Forty years ago, it was the steelworkers, roiling President Kennedy and national inflation when they called for a rise in steel prices. At the turn of the century, it was a coal miners' strike, testing President Theodore Roosevelt's mettle and threatening Americans' ability to heat their homes.
Now, it is a lockout at West Coast ports that would seem to hold the holiday season hostage, with millions of Christmas toys and televisions from Asia trapped on a conga line of ships left bobbing in untended harbors.
By one estimate, the shutdown, which began Sunday afternoon and centers on faltering labor negotiations, is costing the US $1 billion a day.
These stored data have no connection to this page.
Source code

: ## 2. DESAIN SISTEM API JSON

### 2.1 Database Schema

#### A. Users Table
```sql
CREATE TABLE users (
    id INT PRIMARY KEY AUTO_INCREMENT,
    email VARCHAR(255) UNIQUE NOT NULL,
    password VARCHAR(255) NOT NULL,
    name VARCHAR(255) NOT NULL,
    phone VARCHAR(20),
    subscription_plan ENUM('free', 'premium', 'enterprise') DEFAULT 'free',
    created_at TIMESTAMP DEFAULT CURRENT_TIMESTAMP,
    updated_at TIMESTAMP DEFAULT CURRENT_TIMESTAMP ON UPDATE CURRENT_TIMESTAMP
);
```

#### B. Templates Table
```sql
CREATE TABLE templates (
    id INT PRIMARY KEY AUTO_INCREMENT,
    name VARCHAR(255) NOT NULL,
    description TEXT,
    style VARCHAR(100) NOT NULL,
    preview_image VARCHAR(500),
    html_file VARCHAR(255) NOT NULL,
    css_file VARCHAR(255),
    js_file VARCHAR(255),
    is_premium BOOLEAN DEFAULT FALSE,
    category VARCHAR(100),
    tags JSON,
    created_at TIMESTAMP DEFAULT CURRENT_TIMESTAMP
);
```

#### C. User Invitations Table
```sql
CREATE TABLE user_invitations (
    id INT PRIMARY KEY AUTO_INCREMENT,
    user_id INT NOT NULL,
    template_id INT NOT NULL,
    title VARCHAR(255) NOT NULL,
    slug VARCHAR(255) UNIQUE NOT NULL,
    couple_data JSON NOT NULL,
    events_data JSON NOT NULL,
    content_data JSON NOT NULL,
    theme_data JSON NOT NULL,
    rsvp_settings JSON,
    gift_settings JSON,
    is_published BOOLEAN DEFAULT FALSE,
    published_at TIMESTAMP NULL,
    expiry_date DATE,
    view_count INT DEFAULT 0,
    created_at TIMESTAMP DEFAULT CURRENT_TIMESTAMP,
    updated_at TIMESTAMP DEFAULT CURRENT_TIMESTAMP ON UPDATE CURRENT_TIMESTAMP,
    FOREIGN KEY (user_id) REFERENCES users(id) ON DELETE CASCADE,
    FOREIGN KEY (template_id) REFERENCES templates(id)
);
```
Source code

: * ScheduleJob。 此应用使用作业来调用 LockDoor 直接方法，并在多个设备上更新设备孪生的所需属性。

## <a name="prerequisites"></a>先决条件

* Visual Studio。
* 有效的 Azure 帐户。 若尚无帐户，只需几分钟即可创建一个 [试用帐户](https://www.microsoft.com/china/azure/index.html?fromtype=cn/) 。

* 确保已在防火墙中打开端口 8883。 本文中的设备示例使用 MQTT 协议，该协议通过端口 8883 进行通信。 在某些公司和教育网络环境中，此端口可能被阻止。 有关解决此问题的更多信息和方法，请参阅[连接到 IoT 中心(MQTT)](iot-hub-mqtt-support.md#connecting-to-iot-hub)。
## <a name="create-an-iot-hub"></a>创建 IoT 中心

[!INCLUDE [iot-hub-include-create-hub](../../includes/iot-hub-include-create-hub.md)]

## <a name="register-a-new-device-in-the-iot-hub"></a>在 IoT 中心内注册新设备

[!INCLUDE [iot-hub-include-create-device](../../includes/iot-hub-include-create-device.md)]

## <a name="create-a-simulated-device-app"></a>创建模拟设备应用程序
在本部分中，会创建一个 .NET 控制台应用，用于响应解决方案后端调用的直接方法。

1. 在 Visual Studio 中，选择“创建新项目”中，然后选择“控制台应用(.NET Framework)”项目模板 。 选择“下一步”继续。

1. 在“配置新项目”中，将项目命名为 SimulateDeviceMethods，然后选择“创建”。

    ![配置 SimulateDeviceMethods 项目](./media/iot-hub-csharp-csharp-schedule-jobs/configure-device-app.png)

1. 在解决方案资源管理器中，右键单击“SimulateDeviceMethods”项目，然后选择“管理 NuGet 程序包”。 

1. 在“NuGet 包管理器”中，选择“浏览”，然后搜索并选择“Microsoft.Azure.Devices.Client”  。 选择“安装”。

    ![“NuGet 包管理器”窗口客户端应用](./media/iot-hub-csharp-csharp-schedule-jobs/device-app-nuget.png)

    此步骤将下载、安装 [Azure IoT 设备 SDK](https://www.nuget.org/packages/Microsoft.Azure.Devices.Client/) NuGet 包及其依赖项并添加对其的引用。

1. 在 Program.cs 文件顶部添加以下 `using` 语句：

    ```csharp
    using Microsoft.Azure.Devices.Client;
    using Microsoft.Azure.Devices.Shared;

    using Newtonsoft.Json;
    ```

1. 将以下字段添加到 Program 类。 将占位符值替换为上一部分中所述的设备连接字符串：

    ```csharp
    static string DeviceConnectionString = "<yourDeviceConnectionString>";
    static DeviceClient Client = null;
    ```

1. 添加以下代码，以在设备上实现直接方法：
It is, in many ways, a throwback to a different era to a time before unions were so picked at that they lost their ability to shake the nation.
For the moment, many companies are coping. Anticipating the problems months ago, they took steps to get their Christmas merchandise from Asia earlier. But prolonged labor strife, experts say, could imperil any national economic recovery, and as in the past sweep a reluctant president into the froth of bare-knuckle union politics.
"The key questions are how long will it last and whether the government will intervene," says Bruce Steinberg, chief economist for Merrill Lynch & Co. "I don't think the government will let the economy be held hostage by some longshoremen."
It would not be the first time. Indeed, over 70 years, the workers of the International Longshore and Warehouse Union (ILWU) have created what some observers call the most powerful union in the United States.
In 1934, under the hawk-nosed labor activist Harry Bridges, the issue was 10 cents more an hour in wages and the right for the union to send who it wanted to each job rather than depending on corrupt foremen, who often chose workers based on their bribes. He incapacitated the entire West Coast with a strike from San Diego to Seattle, and won his concessions after San Francisco police killed two protesters and injured 100 others in what longshoremen now call "Bloody Tuesday."
At issue today is technology. As shipping, like other industries, becomes increasingly computerized, the ILWU wants to make sure that the people who run this technology are unionized. The terminal operators and shipping lines that make up the Pacific Maritime Association (PMA) have so far not agreed.
Moreover, the companies say that workers, who have been without a labor contract since July 2, have begun to protest by slowing down, strictly adhering to break times, and not accepting overtime. This amounts to a paid strike, the PMA has said, and it shut down ports Sunday until a new labor agreement is reached.
The immediate impact might not be severe. One of the reasons economists are not concerned is because many importers shipped goods this spring and summer. "Goods from China soared this summer all those toys, clothes, and electronics came pouring in," says Mark Zandi of the website Economy.com.
He and others claim that the lockout would merely weaken the economy a little further this economic period but not impede a rebound in the next. Yet others are not so dismissive. Stockpiling goods, they say, only works for certain industries, like toys and computers, not fruits or perishable goods.
Moreover, stockpiles only last so long, and the dearth of goods should the lockout continue would certainly put a strain on retailers.
"It's true that a lot have tried to provide a buffer by bringing in goods early and putting them in warehouses, but that means an added expense and that buffer won't last long," says Erik Autor of the National Retail Federation, who worries that it could take weeks to get the distribution system back operating once the disruption is resolved.
"You can look at the Pacific trade as a big conveyor belt, and when it stops the whole system backs up," he says.
The longer the impasse continues, the more pressure there will be for President Bush to step in. The administration has been tracking negotiations since they began in May, reports say, and it has at various times put pressure on the workers' union. Yet the ILWU isn't likely to be cowed.
Today, the ILWU's unique strength still courses from the unity forged under bridges on "Bloody Tuesday." Outside the San Francisco hiring hall, there are two white outlines of where the workers fell in 1934.
All workers must take classes about the union's history as well as the current labor contract. And in the Bay Area, ports close every year on July 5 to remember those killed in the 1934 strike.
With some 10,500 workers at all the West Coast's 29 major ports, the union has parlayed this solidarity into remarkable success. As the current lockout attests, it can, essentially, shut down one coast of the United States, giving it unparalleled bargaining leverage in a country ever-more reliant on imports especially from Asia.
Strikes in 1936, 1948, and 1971 have helped win the average ILWU dockworker a salary of nearly $110,000 a year, including medical benefits.
While not a strike, the current situation promises the same results, as the union's sinew is tested amid a broader economy clambering for a return to business as usual. Says Mr. Zandi of Economy.com: "The economy is very weak and struggling under the weight of many problems, and this just adds one more problem."